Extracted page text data
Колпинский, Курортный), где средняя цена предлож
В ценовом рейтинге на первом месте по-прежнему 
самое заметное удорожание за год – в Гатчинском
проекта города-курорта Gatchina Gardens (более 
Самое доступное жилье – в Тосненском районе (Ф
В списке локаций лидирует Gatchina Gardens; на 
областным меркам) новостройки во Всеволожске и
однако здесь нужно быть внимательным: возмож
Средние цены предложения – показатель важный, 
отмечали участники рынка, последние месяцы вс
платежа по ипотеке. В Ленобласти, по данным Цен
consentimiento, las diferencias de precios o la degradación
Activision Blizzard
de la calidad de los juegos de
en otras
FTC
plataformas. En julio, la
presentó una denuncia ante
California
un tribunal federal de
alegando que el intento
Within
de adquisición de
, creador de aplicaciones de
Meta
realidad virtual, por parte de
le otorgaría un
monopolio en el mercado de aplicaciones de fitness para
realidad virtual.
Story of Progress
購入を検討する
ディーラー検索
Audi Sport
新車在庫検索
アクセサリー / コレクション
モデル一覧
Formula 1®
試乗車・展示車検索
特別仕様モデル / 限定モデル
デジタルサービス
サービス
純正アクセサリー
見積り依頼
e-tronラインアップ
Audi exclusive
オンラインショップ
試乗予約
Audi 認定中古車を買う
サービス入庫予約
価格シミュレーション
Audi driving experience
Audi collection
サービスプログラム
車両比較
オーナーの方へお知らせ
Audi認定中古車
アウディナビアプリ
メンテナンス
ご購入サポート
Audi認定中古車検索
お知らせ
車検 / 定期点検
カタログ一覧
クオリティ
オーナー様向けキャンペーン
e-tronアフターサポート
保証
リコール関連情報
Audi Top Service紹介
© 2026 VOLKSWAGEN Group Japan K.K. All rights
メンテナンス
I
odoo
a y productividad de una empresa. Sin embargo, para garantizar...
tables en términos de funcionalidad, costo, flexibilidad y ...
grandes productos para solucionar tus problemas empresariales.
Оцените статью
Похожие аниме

■ WORK REQUIRED ■
Look for the string "Gardens" in the entries above. Copy every line that has it.

■ RESULT FOR THIS TASK ■
проекта города-курорта Gatchina Gardens (более 
В списке локаций лидирует Gatchina Gardens; на 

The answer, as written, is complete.